As this new attitude gathered momentum, the towers came down and the palaces of the papal dynasties shot up. Sadly, accompanying the destruction of the towers was a long list of antiquities. The triumphal arch of Gratian, Valentinian and Theodosius was lost in a realignment of what is now the Via dei Banchi. Pope Sixtus IV is known to have rid himself of both the Temple of Hercules Invictus and the Bridge of Horatius (which he converted into cannonballs), and so on. Indeed, it was during this period that Pope Urban VIII’s removal of bronze from the Pantheon prompted the now famous barb ‘Quod non fecerunt barberi, fecerunt Barberini’ (what the barbarians would not do, Barberini [the Pope’s surname] did).


Thankfully the pruning bore fruit. After being sacked by dim-witted Germanics in 1527, baroque Rome extended itself eastwards at a rapid pace. A new aqueduct (Felice) was built to supply the fountains that tinkled in grand squares. The Forum Romanum was cleared so that Charles V could have a triumphal procession for conquering Tunis (1535) – though the city was reconquered 39 years later. And, perhaps most impressively, after some incredible finds (such as the Laocoön) a mania for classical statues quickly spread. Soon, no visitor could claim they’d seen Rome without having made notes on the Borghese gladiator, Callipygian Venus, Farnese Hercules, or, on street level, Pasquino the “talking” statue (to whom Swiftian jibes were tacked).


This was the Rome of Bernini and Borromini, a city of sweeping lines, playful light and restless spirits, and though tastes have since changed (a preference for the Dying Gladiator or a bit of Canova over the Apollo Belvedere; the placement of Raphael above Michelangelo in the Romantic period for instance) it’d be facetious to pretend Rome’s architecture changed on anything like the previous scales.

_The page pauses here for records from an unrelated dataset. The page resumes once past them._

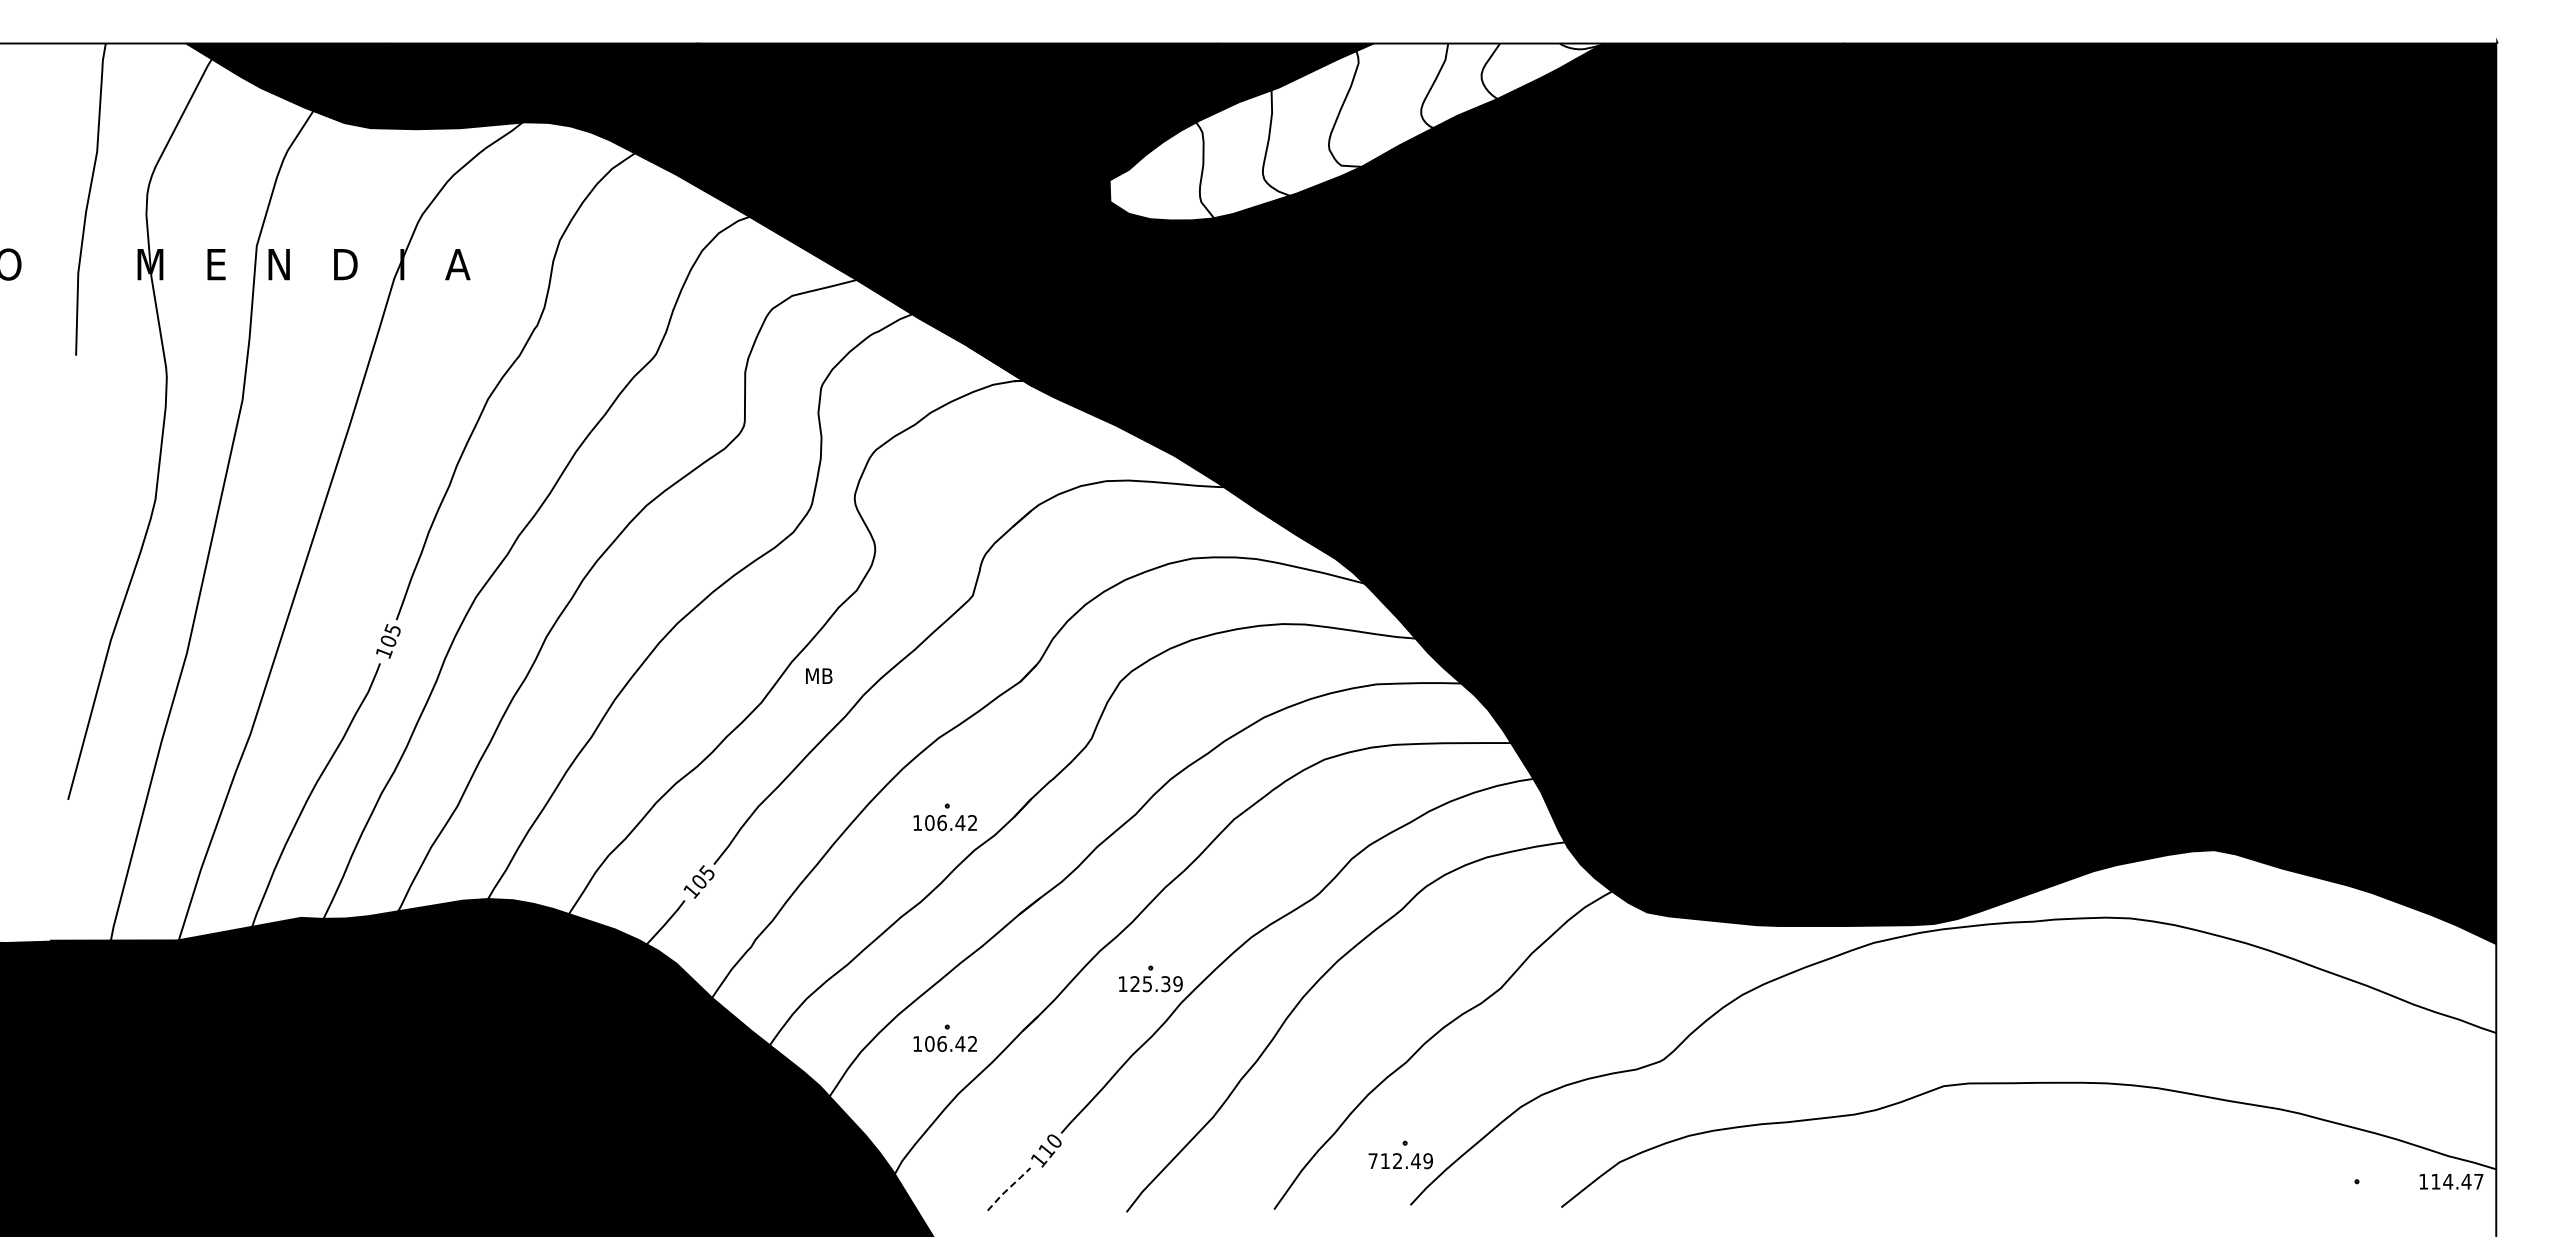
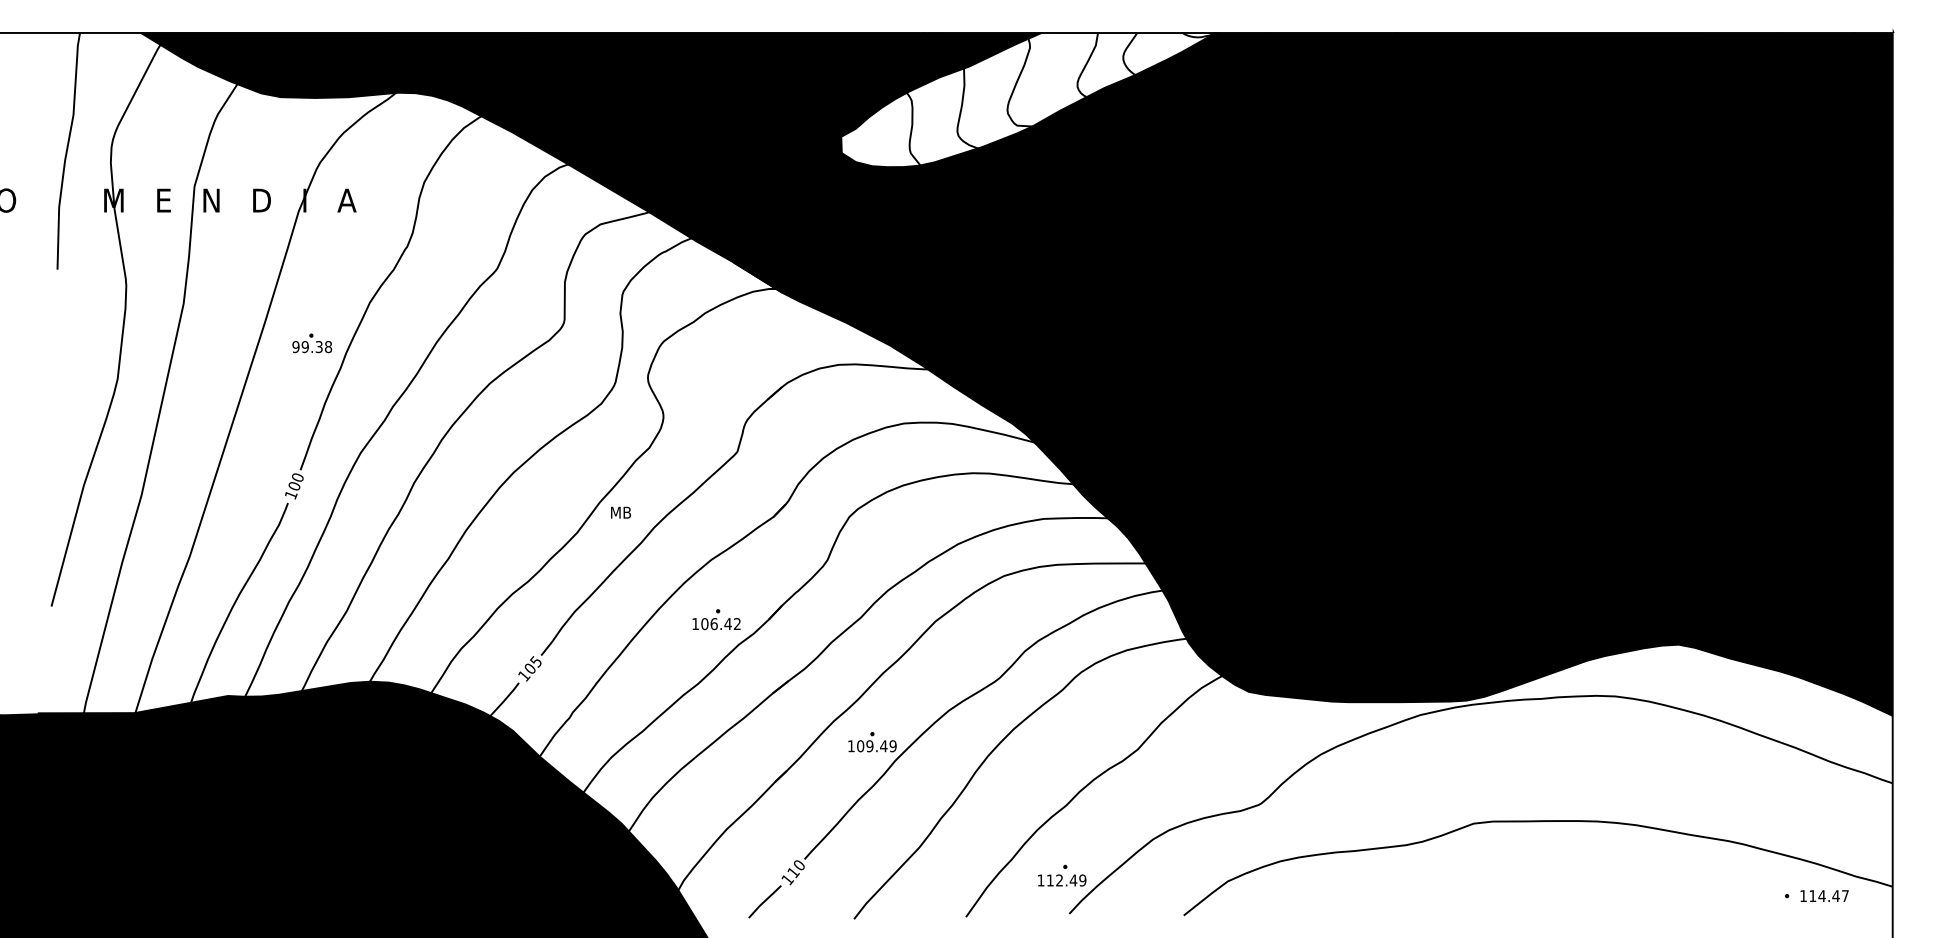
part: (411, 452) -> (311, 343), added
text: (392, 630) -> (297, 478), 105 -> 100
text: (1150, 984) -> (872, 746), 125.39 -> 109.49
part: (944, 1037) -> (716, 786), removed
text: (1372, 1160) -> (1040, 879), 712.49 -> 112.49
text: (2451, 1181) -> (1824, 895), moved
line: (1008, 1188) -> (764, 901), dashed -> solid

The big exception to the rule on a superficial level is the Victor Emmanuel Monument, which squats on the remains of a gorgeous Renaissance tower and convent. Modelled on the Altar of Pergamum, its Botticino marble is so brilliantly white it’s rather haplessly earned nicknames that reflect its titanic naffness. But this is nothing new, really. What were half the vanity projects of the Roman Emperors, after all, if not exercises in bad taste à la Trimalchio. And if the site’s neoclassicism-on-steroids offends sober sensibilities, it’s important to remember the maxim of the one-time Director of Rome’s Excavations, Rudolfo Lanciano, who observed that “Rome has always lived at the expense of her past.”